France's Le Pen Defends Nazi Remarks

Jean-Marie Le Pen
Reuters
14/01/2005
Kerstin Gehmlich
France's political class has united in condemnation of far-right leader Jean-Marie Le Pen over his remarks that the Nazi occupation of France during World War Two had not been "particularly inhumane".
Le Pen, who has described the Holocaust as a "detail" of the war's history in the past, dismissed the furore as a plot to discredit his campaign against the EU constitution, which is backed by most mainstream parties on the right and left.
The government has called for a preliminary police inquiry to determine whether Le Pen broke the law with his comments.
"He's disqualified himself as a politician," Justice Minister Dominique Perben said on Thursday, adding Le Pen should explain himself before a court.
Jewish organisations and anti-racism groups said they were shocked by Le Pen's lies, and the leaders of Communist and Socialist opposition parties said he was guilty of revisionism.
But Le Pen said he stood by his comments.
"It's true, and it's scandalous enough that, 60 years after the war, one is not allowed to express oneself in a coherent and calm way on these subjects," he told RTL radio.
"I note that if one compares the German occupation of France with the occupation in a certain number of other European countries, then proportionately, it's in France where it was the least painful," Le Pen told RTL.
During the Nazi German occupation of France from 1940 until 1944, about 76,000 Jews were deported to concentration camps.

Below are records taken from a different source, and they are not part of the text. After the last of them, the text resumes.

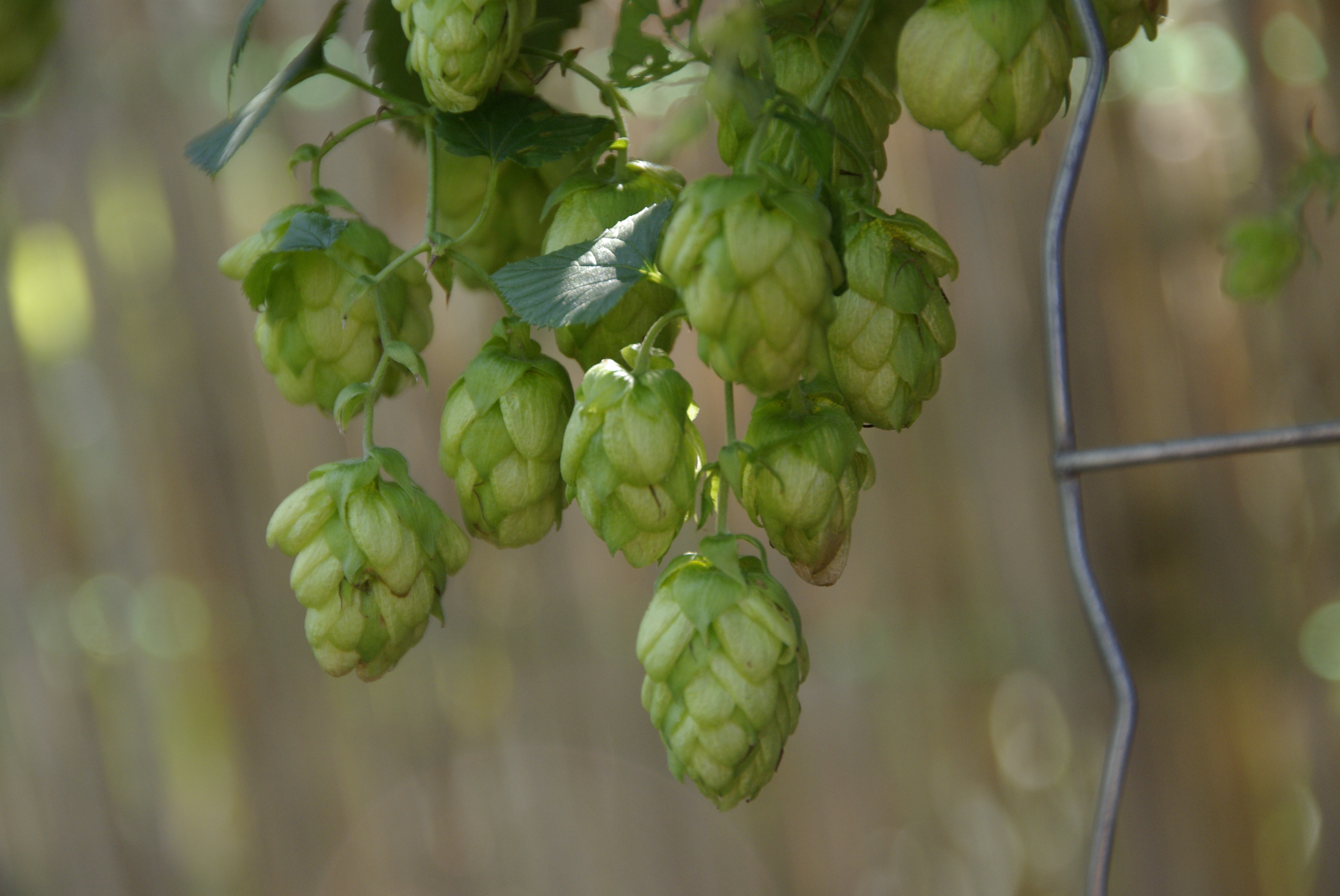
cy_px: 448
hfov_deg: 9.3
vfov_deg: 6.2
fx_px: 8273
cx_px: 670
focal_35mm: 222
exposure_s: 1/125
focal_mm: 148
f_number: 5.6
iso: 400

Only some 2,500 survived.
Sparking the wave of protests, Le Pen told right-wing weekly Rivarol in its January 7 edition: "In France, at least, the German occupation was not particularly inhumane, although there were some blunders, inevitable in a country of 550,000 sq km."
France anti-racism laws have made denying the Holocaust a crime punishable by fines or prison.
Le Pen, who has courted controversy throughout his career, alarmed Europe in 2002 by reaching the second round of France's presidential election on an anti-immigrant and anti-Europe platform.
He is now campaigning against the European Union's constitution, and said the political outrage sparked by his comments was meant to discredit this campaign.
"They want to disqualify the advocates of the 'no' because the supporters of the 'yes' are afraid of failure," Le Pen said.
French voters are to decide on the text intended to streamline EU decision-making in a referendum before the summer.
President Jacques Chirac has said he does not want the referendum to be sidetracked by domestic politics. But he is wary that voters might use the vote to punish the government for unpopular reforms and high unemployment.
Some 59 percent of French are in favour of the EU text, a survey showed this week. But previous national votes have seen large pro-Europe majorities in polls collapse to small margins at the ballot box.
Commentators said Le Pen just made the Nazi comments to propel himself back into public debate.
"The only trick he finds (to do that) is to produce a new scandal on the occupation period," Serge Klarsfeld, from an association for children of deportees, told France Info radio.
French prosecutors are also investigating comments by Le Pen's number two, Bruno Gollnisch, who questioned whether the Nazis used gas chambers to carry out the Holocaust.